To learn about N2O and other climate-related matters the government funds the NZ Greenhouse Gas Research Centre. The centre produces information on GHG emissions and how they may be reduced. They have recently produced some interesting information on reducing nitrous oxide emissions, here >>
DINZ invests in ruminant GHG research alongside Beef+Lamb NZ and Dairy NZ.
Land-based colleges in the UK have lost millions in commercial income as a result of Covid lock-downs. About a third of Wiltshire College’s revenue usually comes from commercial activities.
“We have a small deer farm where we produce venison, and that’s tailored for restaurants, so that market completely dried up,” Ian Revill, the assistant principal.
Rangataiki Station farm business manager James Van Bohemen has taken out the 2021 Rabobank Management Project Award, a business management prize for up-and-coming farmers. He’s shown here receiving the award from Rabobank NZ CEO Todd Charteris.
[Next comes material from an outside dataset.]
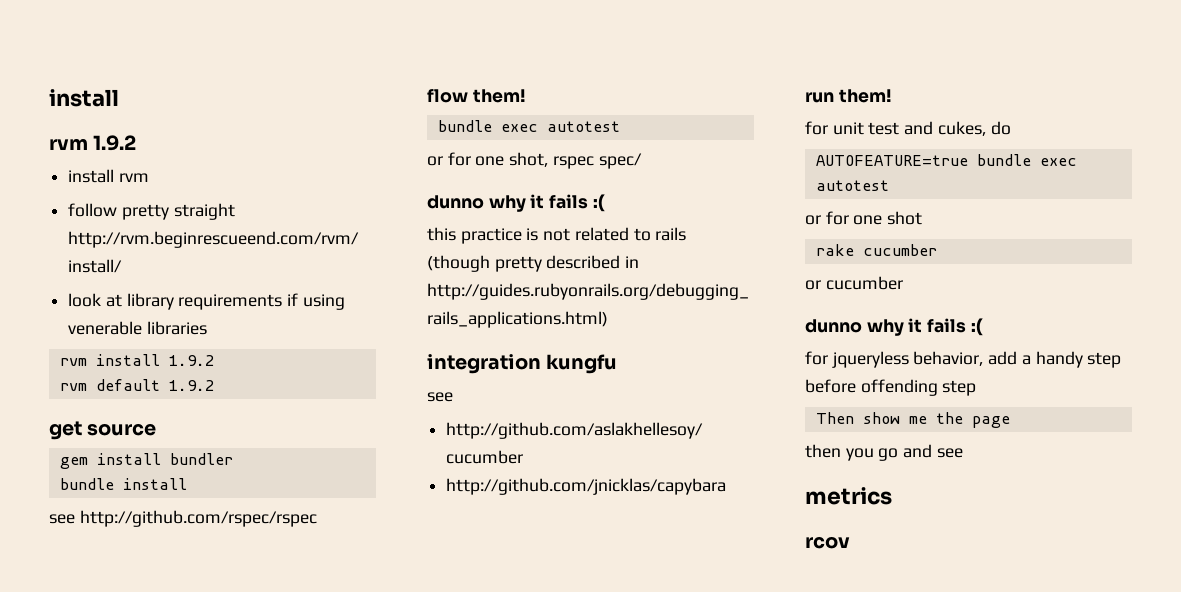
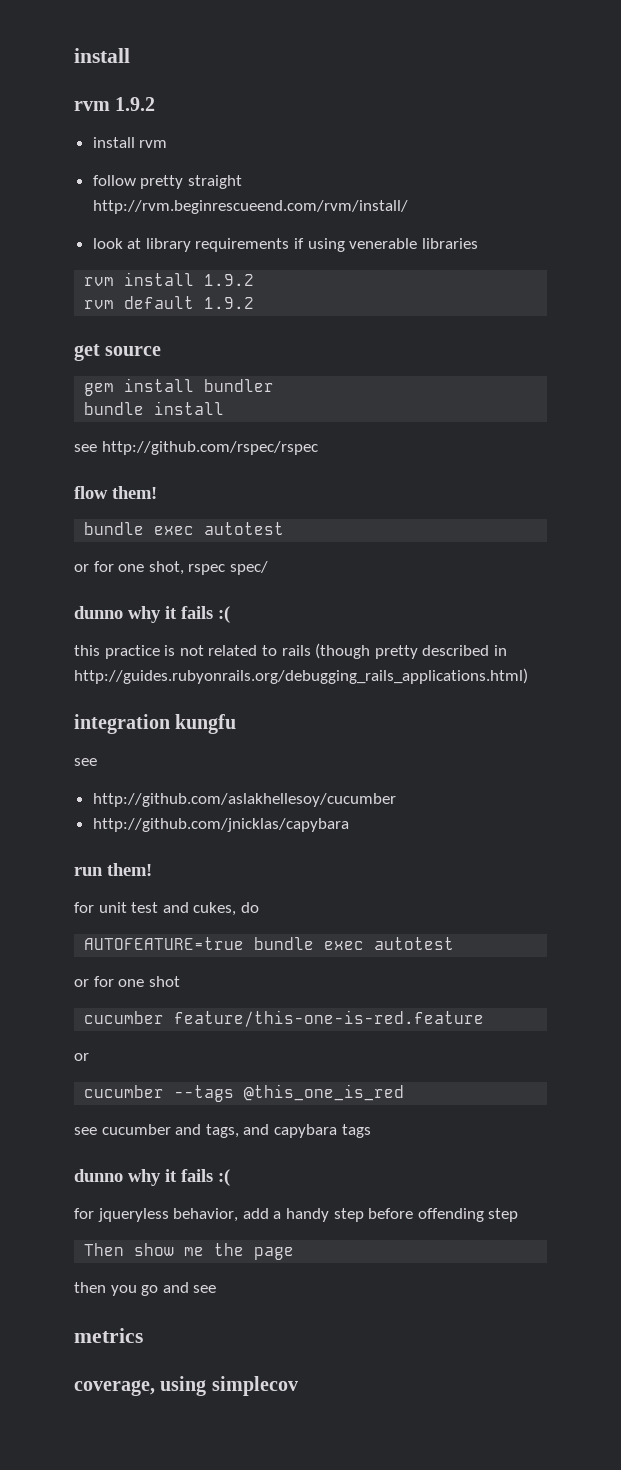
[815,244,937,256] [805,276,903,290] rake cucumber // or cucumber -> [84,1010,485,1027] [74,1053,89,1061] [84,1084,405,1102] [74,1124,371,1138] cucumber feature/this-one-is-red.feature // or // cucumber --tags @this_one_is_red // see cucumber and tags, and capybara tags
[805,536,850,549] rcov -> [74,1376,298,1396] coverage, using simplecov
Selected from graduates of the 2019 Rabobank Farm Managers Programme (FMP), Van Bohemen was recognised for his business management project, which demonstrated how he had effectively utilised the lessons from the programme in his role as the farm business manager at Rangataiki Station.
The station is located near Taupo and is the largest farm operated by Pamu (Landcorp). The operation totals 8317 ha (effective) and employs 24 staff across a range of enterprises including deer (breeding and finishing), sheep (breeding and finishing), beef (breeding and finishing) and an intensive bull beef system.
Jake Jarman, an ANZ Bank relationship associate has won the FMG Young Farmer of the Year 2021 on his first attempt. He beat six other competitors in the grand final, held in Christchurch from July 1-3.
DINZ project manager Rob Aloe says it was a thrill for the DINZ team to see a participant in the Big Deer Tour achieve success in their career pathway. Originally from the Taranaki, Jarman graduated from Lincoln with a B AgComm in 2018 and graduated Master of Science (Agricultural Science) at Massey earlier this year.
“Jake has kept in touch with DINZ since being on the Big Deer Tour in 2018 so is a close ally of the deer industry. He has joined me since to promote the Tour at Massey.”
On the Big Deer Tour a small group of top university ag students is shown the deer industry from top to bottom; seeing what makes the deer industry special and meeting professionals servicing the sector. Applications are called for in March each year and the tour happens in April.
The largest deer hunters’ group in Minnesota, USA, is pushing for deer farming to be banned in the state to stop the spread of the Chronic Wasting Disease (CWD) from captive deer into the wild.
There are 259 farms running a total of 7677 whitetail deer, mule deer, elk and exotic deer in Minnesota, one of 26 states in the US and 3 provinces in Canada where CWD has been spreading through farmed and wild herds.
CWD is an always-fatal neurological disease that effects all deer species. It is caused by prions, abnormal proteins that self-replicate within the brains of infected animals. It is similar to scrapie in sheep and mad cow disease in cattle. There are no vaccines or treatments.
CWD has never occurred in New Zealand. If it arrived it could be devastating for both deer farming and hunting. Prions are highly resistant to disinfectants, heat or freezing and could be carried on hunting and camping gear. They also persist for a very long time in the environment.
DINZ science and policy manager Emil Murphy says Covid has put most tourism on hold, “but if you host visitors on your farm or trophy block (or have farm staff returning home) after hunting or tramping in North America or other areas where CWD is present, you should think about how you manage the risk. For example, get them to leave potentially contaminated gear behind and use new gear, or gear you provide.”